PROBLEM DETAILS => Give the data back exactly. Leave out any images.

=== Section Start ===

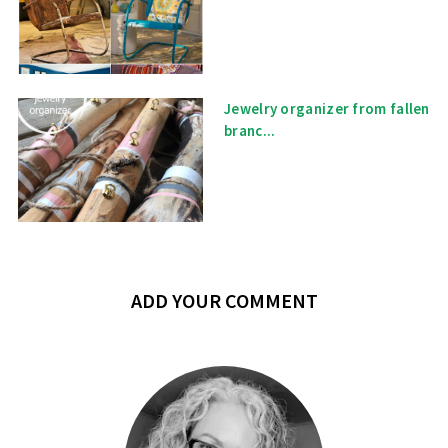
Jewelry organizer from fallen
branc...
ADD YOUR COMMENT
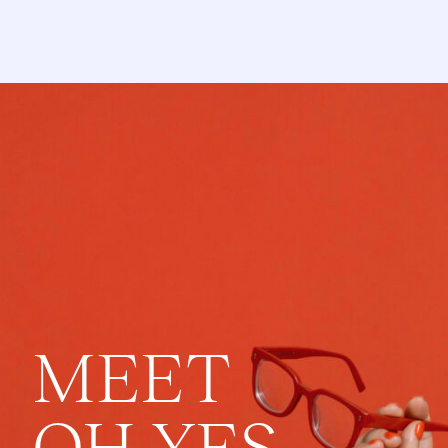
MEET
OH YES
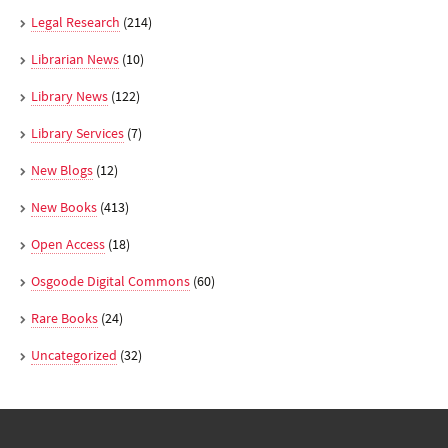
Legal Research
(214)
Librarian News
(10)
Library News
(122)
Library Services
(7)
New Blogs
(12)
New Books
(413)
Open Access
(18)
Osgoode Digital Commons
(60)
Rare Books
(24)
Uncategorized
(32)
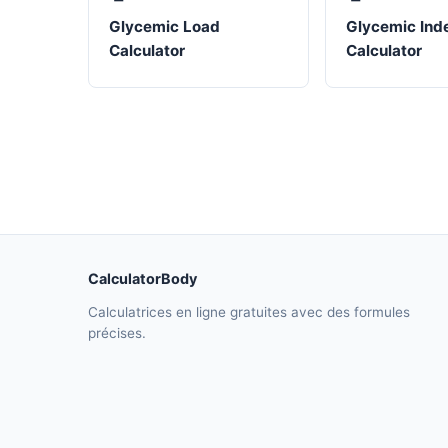
Glycemic Load
Glycemic Ind
Calculator
Calculator
CalculatorBody
Calculatrices en ligne gratuites avec des formules
précises.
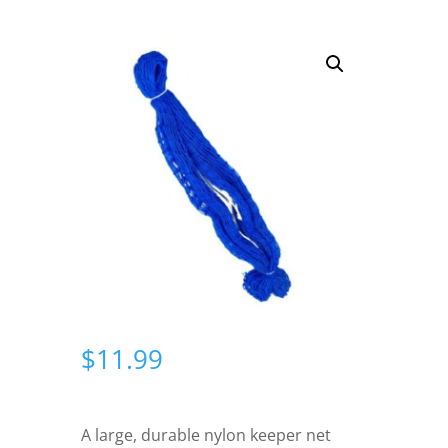
$
11.99
A large, durable nylon keeper net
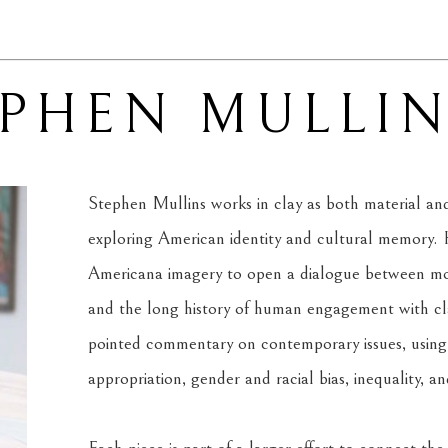
EPHEN MULLI
Stephen Mullins works in clay as both material and 
exploring American identity and cultural memory. H
Americana imagery to open a dialogue between mode
and the long history of human engagement with clay
pointed commentary on contemporary issues, using f
appropriation, gender and racial bias, inequality, a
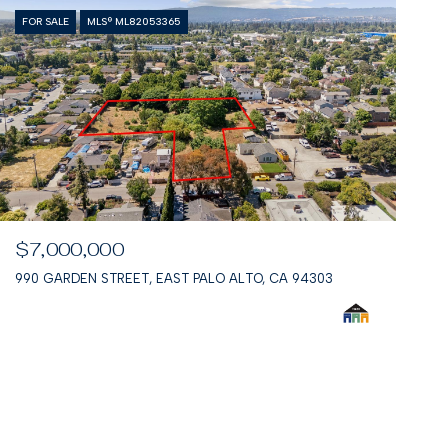
FOR SALE
MLS® ML82053365
$7,000,000
990 GARDEN STREET, EAST PALO ALTO, CA 94303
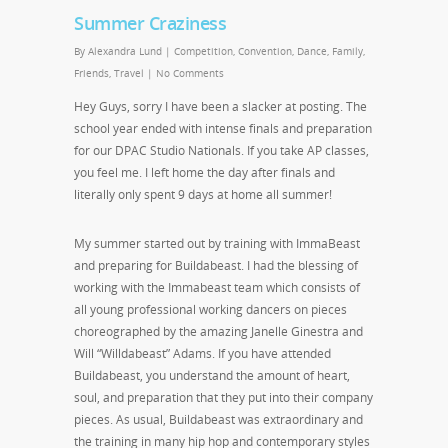
Summer Craziness
By
Alexandra Lund
|
Competition
,
Convention
,
Dance
,
Family
,
Friends
,
Travel
|
No Comments
Hey Guys, sorry I have been a slacker at posting. The
school year ended with intense finals and preparation
for our DPAC Studio Nationals. If you take AP classes,
you feel me. I left home the day after finals and
literally only spent 9 days at home all summer!
My summer started out by training with ImmaBeast
and preparing for Buildabeast. I had the blessing of
working with the Immabeast team which consists of
all young professional working dancers on pieces
choreographed by the amazing Janelle Ginestra and
Will “Willdabeast” Adams. If you have attended
Buildabeast, you understand the amount of heart,
soul, and preparation that they put into their company
pieces. As usual, Buildabeast was extraordinary and
the training in many hip hop and contemporary styles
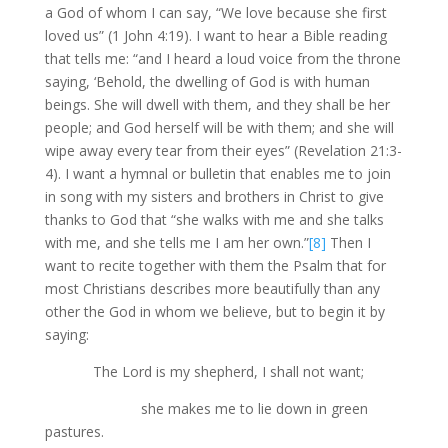
a God of whom I can say, “We love because she first
loved us” (1 John 4:19). I want to hear a Bible reading
that tells me: “and I heard a loud voice from the throne
saying, ‘Behold, the dwelling of God is with human
beings. She will dwell with them, and they shall be her
people; and God herself will be with them; and she will
wipe away every tear from their eyes” (Revelation 21:3-
4). I want a hymnal or bulletin that enables me to join
in song with my sisters and brothers in Christ to give
thanks to God that “she walks with me and she talks
with me, and she tells me I am her own.”
[8]
Then I
want to recite together with them the Psalm that for
most Christians describes more beautifully than any
other the God in whom we believe, but to begin it by
saying:
The Lord is my shepherd, I shall not want;
she makes me to lie down in green
pastures.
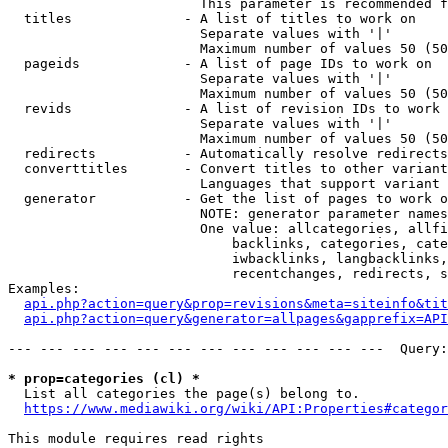
                        This parameter is recommended f
  titles              - A list of titles to work on

                        Separate values with '|'

                        Maximum number of values 50 (50
  pageids             - A list of page IDs to work on

                        Separate values with '|'

                        Maximum number of values 50 (50
  revids              - A list of revision IDs to work 
                        Separate values with '|'

                        Maximum number of values 50 (50
  redirects           - Automatically resolve redirects

  converttitles       - Convert titles to other variant
                        Languages that support variant 
  generator           - Get the list of pages to work o
                        NOTE: generator parameter names
                        One value: allcategories, allfi
                            backlinks, categories, cate
                            iwbacklinks, langbacklinks,
                            recentchanges, redirects, s
Examples:

api.php?action=query&prop=revisions&meta=siteinfo&tit
api.php?action=query&generator=allpages&gapprefix=API
--- --- --- --- --- --- --- --- --- --- --- ---  Query:
* prop=categories (cl) *
  List all categories the page(s) belong to.

https://www.mediawiki.org/wiki/API:Properties#categor
This module requires read rights
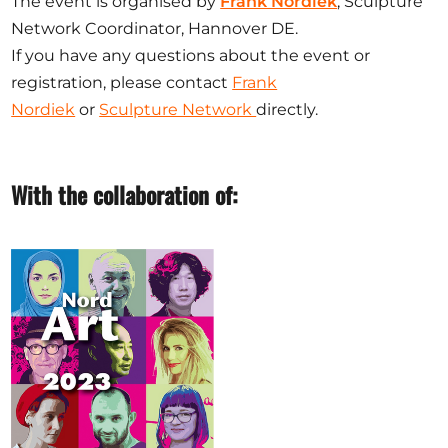
The event is organised by
Frank Nordiek
, Sculpture
Network Coordinator, Hannover DE.
If you have any questions about the event or
registration, please contact
Frank
Nordiek
or
Sculpture Network
directly.
With the collaboration of:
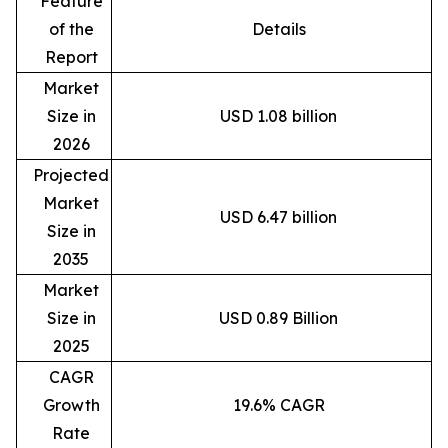
Feature
of the
Details
Report
Market
Size in
USD 1.08 billion
2026
Projected
Market
USD 6.47 billion
Size in
2035
Market
Size in
USD 0.89 Billion
2025
CAGR
Growth
19.6% CAGR
Rate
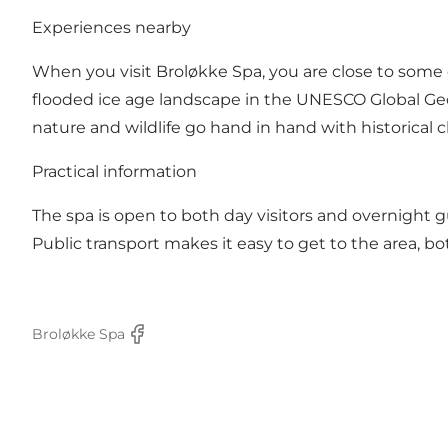
Experiences nearby
When you visit Broløkke Spa, you are close to some o
flooded ice age landscape in the UNESCO Global Geo
nature and wildlife go hand in hand with historical 
Practical information
The spa is open to both day visitors and overnight g
Public transport makes it easy to get to the area, b
Broløkke Spa
Facebook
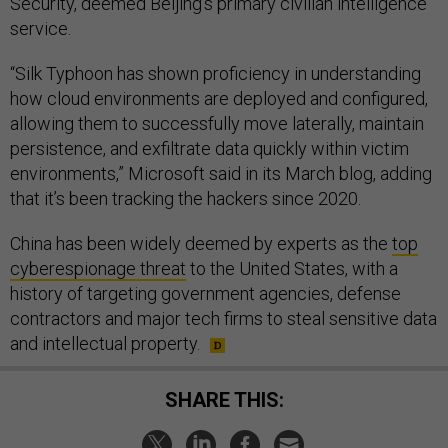
Security, deemed Beijing’s primary civilian intelligence
service.
“Silk Typhoon has shown proficiency in understanding
how cloud environments are deployed and configured,
allowing them to successfully move laterally, maintain
persistence, and exfiltrate data quickly within victim
environments,” Microsoft said in its March blog, adding
that it’s been tracking the hackers since 2020.
China has been widely deemed by experts as the
top
cyberespionage threat
to the United States, with a
history of targeting government agencies, defense
contractors and major tech firms to steal sensitive data
and intellectual property.
SHARE THIS:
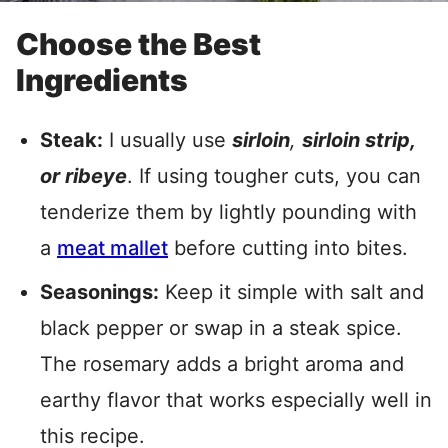
Choose the Best
Ingredients
Steak:
I usually use
sirloin
,
sirloin strip,
or ribeye
. If using tougher cuts, you can
tenderize them by lightly pounding with
a
meat mallet
before cutting into bites.
Seasonings:
Keep it simple with salt and
black pepper or swap in a steak spice.
The rosemary adds a bright aroma and
earthy flavor that works especially well in
this recipe.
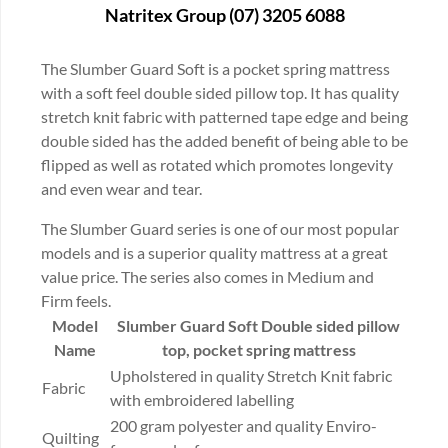
Natritex Group (07) 3205 6088
The Slumber Guard Soft is a pocket spring mattress
with a soft feel double sided pillow top. It has quality
stretch knit fabric with patterned tape edge and being
double sided has the added benefit of being able to be
flipped as well as rotated which promotes longevity
and even wear and tear.
The Slumber Guard series is one of our most popular
models and is a superior quality mattress at a great
value price. The series also comes in Medium and
Firm feels.
Model
Slumber Guard Soft
Double sided pillow
Name
top, pocket spring mattress
Upholstered in quality Stretch Knit fabric
Fabric
with embroidered labelling
200 gram polyester and quality Enviro-
Quilting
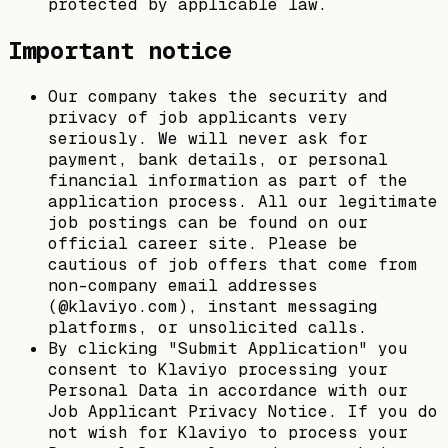
protected by applicable law.
Important notice
Our company takes the security and
privacy of job applicants very
seriously. We will never ask for
payment, bank details, or personal
financial information as part of the
application process. All our legitimate
job postings can be found on our
official career site. Please be
cautious of job offers that come from
non-company email addresses
(@klaviyo.com), instant messaging
platforms, or unsolicited calls.
By clicking "Submit Application" you
consent to Klaviyo processing your
Personal Data in accordance with our
Job Applicant Privacy Notice. If you do
not wish for Klaviyo to process your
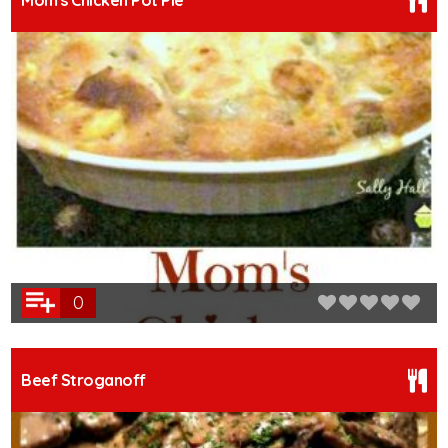
Mom's Chicken Pot Pie
0
Beef Stroganoff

=== Section End ===

ANSWER BOX =>
Jewelry organizer from fallen
branc...
ADD YOUR COMMENT
MEET
OH YES
Legal Research
(214)
Librarian News
(10)
Library News
(122)
Library Services
(7)
New Blogs
(12)
New Books
(413)
Open Access
(18)
Osgoode Digital Commons
(60)
Rare Books
(24)
Uncategorized
(32)
Glycemic Load
Glycemic Ind
Calculator
Calculator
CalculatorBody
Calculatrices en ligne gratuites avec des formules
précises.
$
11.99
A large, durable nylon keeper net
EPHEN MULLI
Stephen Mullins works in clay as both material and 
exploring American identity and cultural memory. H
Americana imagery to open a dialogue between mode
and the long history of human engagement with clay
pointed commentary on contemporary issues, using f
appropriation, gender and racial bias, inequality, a
FOR SALE
MLS® ML82053365
$7,000,000
990 GARDEN STREET, EAST PALO ALTO, CA 94303
Summer Craziness
By
Alexandra Lund
|
Competition
,
Convention
,
Dance
,
Family
,
Friends
,
Travel
|
No Comments
Hey Guys, sorry I have been a slacker at posting. The
school year ended with intense finals and preparation
for our DPAC Studio Nationals. If you take AP classes,
you feel me. I left home the day after finals and
literally only spent 9 days at home all summer!
My summer started out by training with ImmaBeast
and preparing for Buildabeast. I had the blessing of
working with the Immabeast team which consists of
all young professional working dancers on pieces
choreographed by the amazing Janelle Ginestra and
Will “Willdabeast” Adams. If you have attended
Buildabeast, you understand the amount of heart,
soul, and preparation that they put into their company
pieces. As usual, Buildabeast was extraordinary and
the training in many hip hop and contemporary styles
a God of whom I can say, “We love because she first
loved us” (1 John 4:19). I want to hear a Bible reading
that tells me: “and I heard a loud voice from the throne
saying, ‘Behold, the dwelling of God is with human
beings. She will dwell with them, and they shall be her
people; and God herself will be with them; and she will
wipe away every tear from their eyes” (Revelation 21:3-
4). I want a hymnal or bulletin that enables me to join
in song with my sisters and brothers in Christ to give
thanks to God that “she walks with me and she talks
with me, and she tells me I am her own.”
[8]
Then I
want to recite together with them the Psalm that for
most Christians describes more beautifully than any
other the God in whom we believe, but to begin it by
saying:
The Lord is my shepherd, I shall not want;
she makes me to lie down in green
pastures.
                        This parameter is recommended f
  titles              - A list of titles to work on

                        Separate values with '|'

                        Maximum number of values 50 (50
  pageids             - A list of page IDs to work on

                        Separate values with '|'

                        Maximum number of values 50 (50
  revids              - A list of revision IDs to work 
                        Separate values with '|'

                        Maximum number of values 50 (50
  redirects           - Automatically resolve redirects

  converttitles       - Convert titles to other variant
                        Languages that support variant 
  generator           - Get the list of pages to work o
                        NOTE: generator parameter names
                        One value: allcategories, allfi
                            backlinks, categories, cate
                            iwbacklinks, langbacklinks,
                            recentchanges, redirects, s
Examples:

api.php?action=query&prop=revisions&meta=siteinfo&tit
api.php?action=query&generator=allpages&gapprefix=API
--- --- --- --- --- --- --- --- --- --- --- ---  Query:
* prop=categories (cl) *
  List all categories the page(s) belong to.

https://www.mediawiki.org/wiki/API:Properties#categor
This module requires read rights
The event is organised by
Frank Nordiek
, Sculpture
Network Coordinator, Hannover DE.
If you have any questions about the event or
registration, please contact
Frank
Nordiek
or
Sculpture Network
directly.
With the collaboration of:
Feature
of the
Details
Report
Market
Size in
USD 1.08 billion
2026
Projected
Market
USD 6.47 billion
Size in
2035
Market
Size in
USD 0.89 Billion
2025
CAGR
Growth
19.6% CAGR
Rate
Experiences nearby
When you visit Broløkke Spa, you are close to some o
flooded ice age landscape in the UNESCO Global Geo
nature and wildlife go hand in hand with historical 
Practical information
The spa is open to both day visitors and overnight g
Public transport makes it easy to get to the area, b
Broløkke Spa
Facebook
Security, deemed Beijing’s primary civilian intelligence
service.
“Silk Typhoon has shown proficiency in understanding
how cloud environments are deployed and configured,
allowing them to successfully move laterally, maintain
persistence, and exfiltrate data quickly within victim
environments,” Microsoft said in its March blog, adding
that it’s been tracking the hackers since 2020.
China has been widely deemed by experts as the
top
cyberespionage threat
to the United States, with a
history of targeting government agencies, defense
contractors and major tech firms to steal sensitive data
and intellectual property.
SHARE THIS:
Choose the Best
Ingredients
Steak:
I usually use
sirloin
,
sirloin strip,
or ribeye
. If using tougher cuts, you can
tenderize them by lightly pounding with
a
meat mallet
before cutting into bites.
Seasonings:
Keep it simple with salt and
black pepper or swap in a steak spice.
The rosemary adds a bright aroma and
earthy flavor that works especially well in
this recipe.
Natritex Group (07) 3205 6088
The Slumber Guard Soft is a pocket spring mattress
with a soft feel double sided pillow top. It has quality
stretch knit fabric with patterned tape edge and being
double sided has the added benefit of being able to be
flipped as well as rotated which promotes longevity
and even wear and tear.
The Slumber Guard series is one of our most popular
models and is a superior quality mattress at a great
value price. The series also comes in Medium and
Firm feels.
Model
Slumber Guard Soft
Double sided pillow
Name
top, pocket spring mattress
Upholstered in quality Stretch Knit fabric
Fabric
with embroidered labelling
200 gram polyester and quality Enviro-
Quilting
protected by applicable law.
Important notice
Our company takes the security and
privacy of job applicants very
seriously. We will never ask for
payment, bank details, or personal
financial information as part of the
application process. All our legitimate
job postings can be found on our
official career site. Please be
cautious of job offers that come from
non-company email addresses
(@klaviyo.com), instant messaging
platforms, or unsolicited calls.
By clicking "Submit Application" you
consent to Klaviyo processing your
Personal Data in accordance with our
Job Applicant Privacy Notice. If you do
not wish for Klaviyo to process your
Mom's Chicken Pot Pie
0
Beef Stroganoff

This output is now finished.